Tea wares also called tea sets, mainly comprises of of teapots, tea cups, tea bowls, tea trays and other utensils used for drinking tea nowadays. The unglazed earthenware, commonly used in Yunnan and Sichuan provinces for baking tea today, reminds us of the earliest utensils used in ancient China.


A teapot is a kind of bottle used for infusing teas. Sand pot is considered as the best, because it doesn't absorb the fragrance of the tea but preserve its original tea color. Both tea bowls and cups are used to drink teas. Chinese people began to pay attention to the matching of the color of the tea cups and the tea since the Song Dynasty (960-1279). For instance, they use black cups to drink white tea to better present the color and fragrance. A tea tray is a dish used to hold the tea cups. It originated in the Southern Dynasties (420-589), and became popular in the Tang Dynasty (618-907).


Tea wares in China are made of various materials such as metal, porcelain, pottery, purple clay, lacquer, wood, bamboo and glass. Tea wares made of metals were served to the noble scholar class whereas porcelain and earthenware are commonly used to serve the civilians in the Tang Dynasty. In the Song Dynasty glazed tea bowls of various colors were used commonly, while porcelain tea wares predominated in the Yuan Dynasty (1271-1368).


Metal tea wares, made of gold, silver, bronze, iron and tin, appeared to be used in the earliest period. They were in existence for a long period of time in Chinese people's lives. However, the tea tastes will not be preserved if tea brewing is in the metal wares. As a result, the metal tea wares were gradually disappeared from the market and substituted by the rising of the porcelain and pottery wares.

Pottery, porcelain, purple clay and lacquer tea wares are always popularly used since their introduction because of their charming appearance and special properties.


Tea wares made of wood and bamboo are usually used for collections and displays.

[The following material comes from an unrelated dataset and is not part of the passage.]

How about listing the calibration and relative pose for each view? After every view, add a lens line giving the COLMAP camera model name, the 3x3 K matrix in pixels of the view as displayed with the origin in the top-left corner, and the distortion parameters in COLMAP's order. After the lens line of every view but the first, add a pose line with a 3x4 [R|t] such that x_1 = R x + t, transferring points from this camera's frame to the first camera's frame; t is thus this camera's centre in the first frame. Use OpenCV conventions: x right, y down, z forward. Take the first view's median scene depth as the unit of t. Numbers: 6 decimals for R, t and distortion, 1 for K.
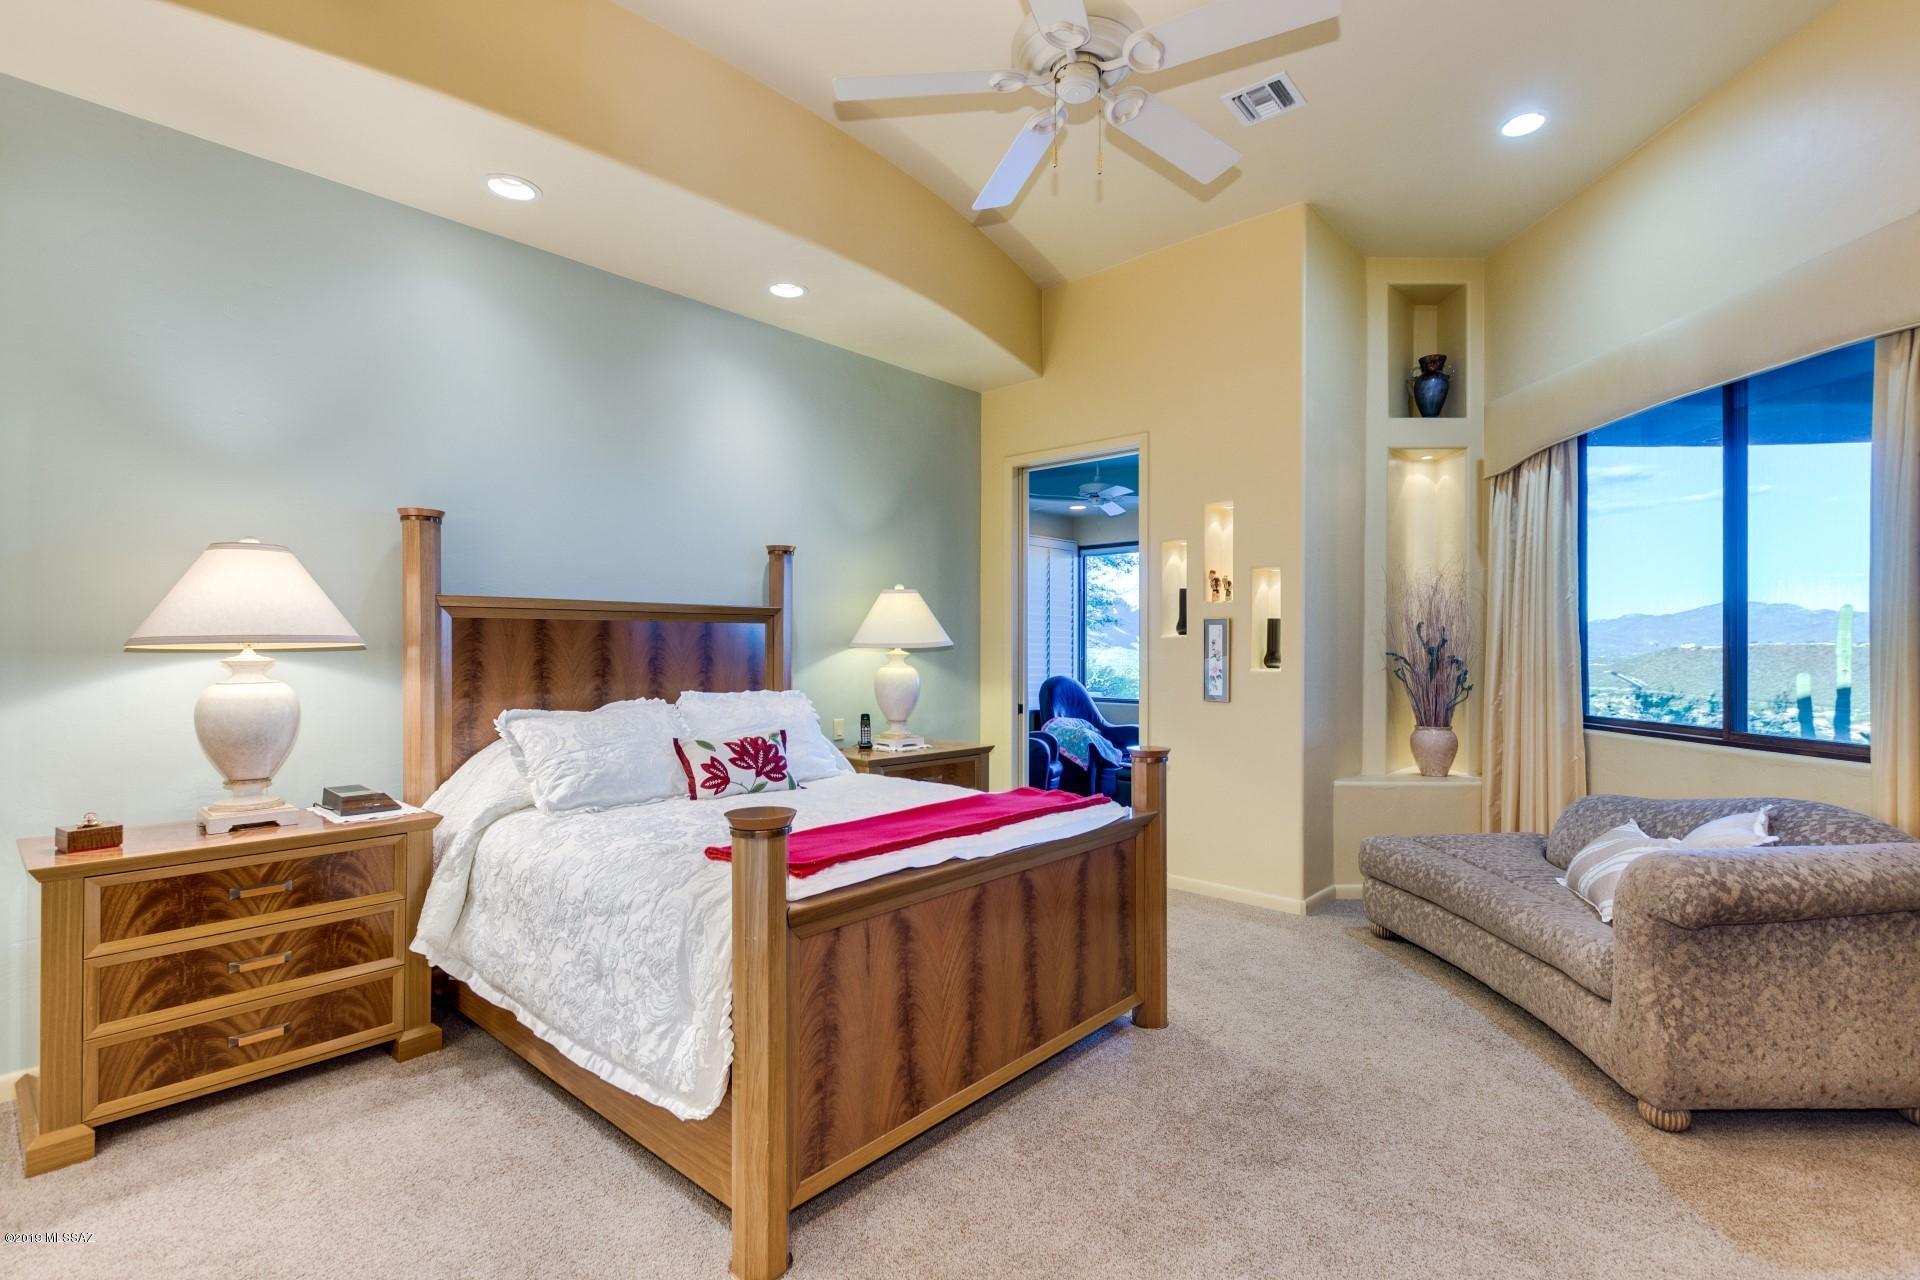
lens RADIAL K [[885.1, 0, 955.5], [0, 885.1, 646.1], [0, 0, 1]] dist [0.001601, -0.000097]
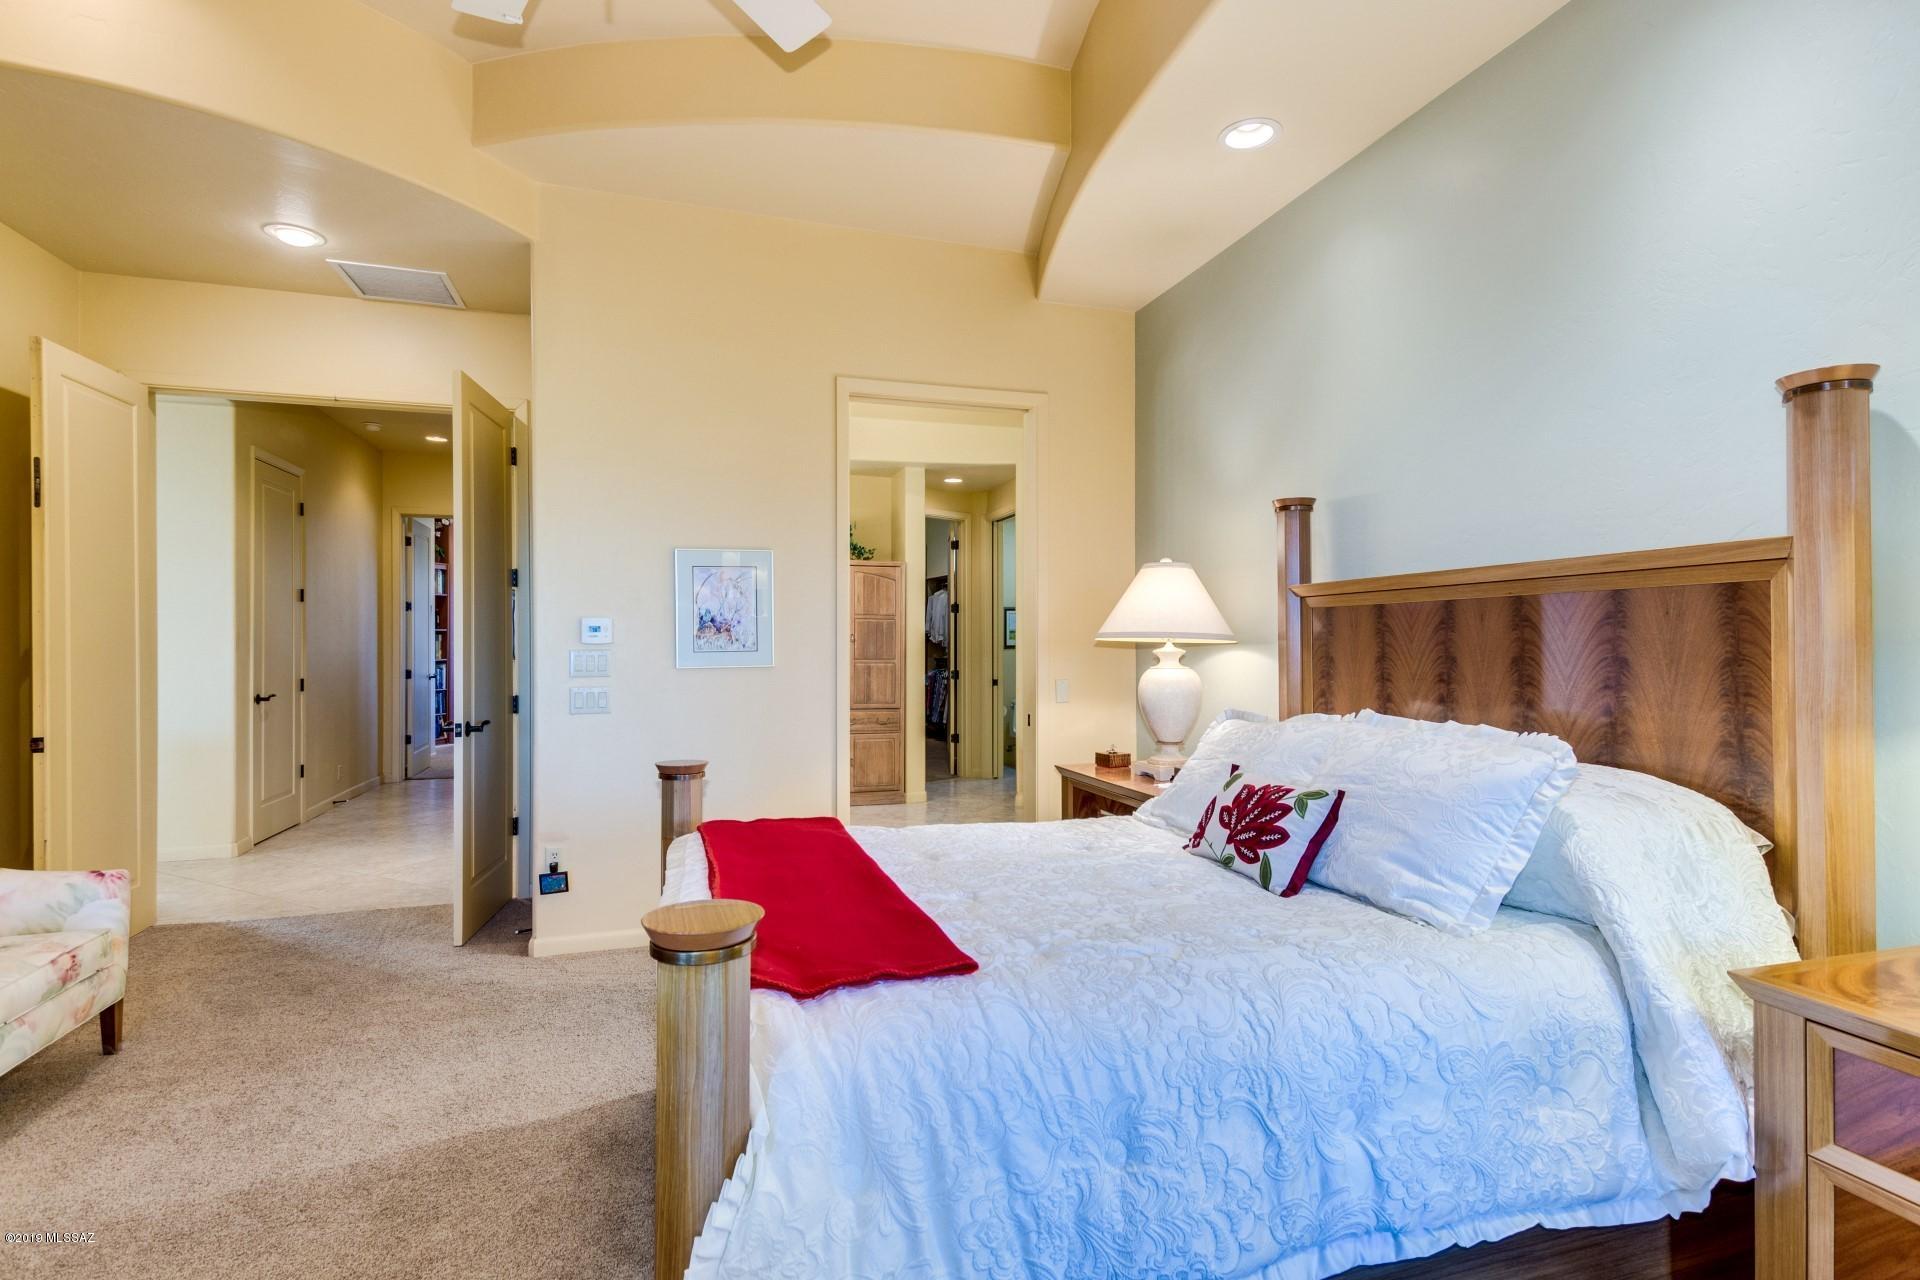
lens RADIAL K [[885.1, 0, 955.5], [0, 885.1, 646.1], [0, 0, 1]] dist [0.001601, -0.000097]
pose [[-0.516940, 0.004607, -0.856009, 0.417161], [0.009326, 0.999956, -0.000250, 0.003067], [0.855971, -0.008112, -0.516961, 1.135051]]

In the modern times, glass utensils are popularly used because of its transparent texture and dazzling luster. Making tea in a glass cup, you can clearly see the real color of the tea water and the softness of the tea leaves. But, glass tea cups break easily, and they are often too hot to touch.


I also have my personal tea wares. I would like to share with you the photos together with some description of my personal tea ware collection.



Below please find some of my collections


Glass kettle with wooden handle on the marble top and it is mainly used to boil water.










Porcelain Tea set, comprises of tea cup, tea bowl, tea pot and tea jug on the rosewood tea board with mother of Pearl so as to reflect its charm and class.







Trust you enjoy it.


James Oh

10 comments:

Tina said...

those are some beautiful pieces james.

by the way thank you for adding me to your blogroll. i had no idea!

i have added you to mine too :)

James Oh said...

Thanks for your sweet comments.

Thank you too for adding mine to your blogroll.

Robert Foo said...

Hi James Oh,

Those were interesting piece of information on tea. I used to say.."Coffee, tea or me?" I think you are greater James.

James Oh said...

Robert Foo,
Thanks for your sweet comment.
Thanks for sharing such a great wisdom with us.
God bless you and your family,

Shuuro said...

Interesting info and nice pics. Not much into tea drinking but heard lot of benefits of consuming it.

James Oh said...

Thanks for dropping by, Shuuro. Glad to hear that you too find it interesting. Spend more time reading it and you will be gradually love more deeply.

angelshair said...

It is so interesting to learn about tea, and I am very surprised to discover all these details about making and serving tea!
And by the way, you have a really beautiful collection of Tea wares.

James Oh said...

Thanks for dropping by and leaving sweet comment, Angelshair.

I am deeply happy that you do find so interesting to learn about tea. Please do come more frequent and you will know that there is so much to learn about this art.

David said...

This Article will provide good knowledge to all people..

James Oh said...

David, I agree with you that it will provide its readers good knowledge, but also inspiring them to take up as one of their hobbies, so as to preserve its cultural and historical values.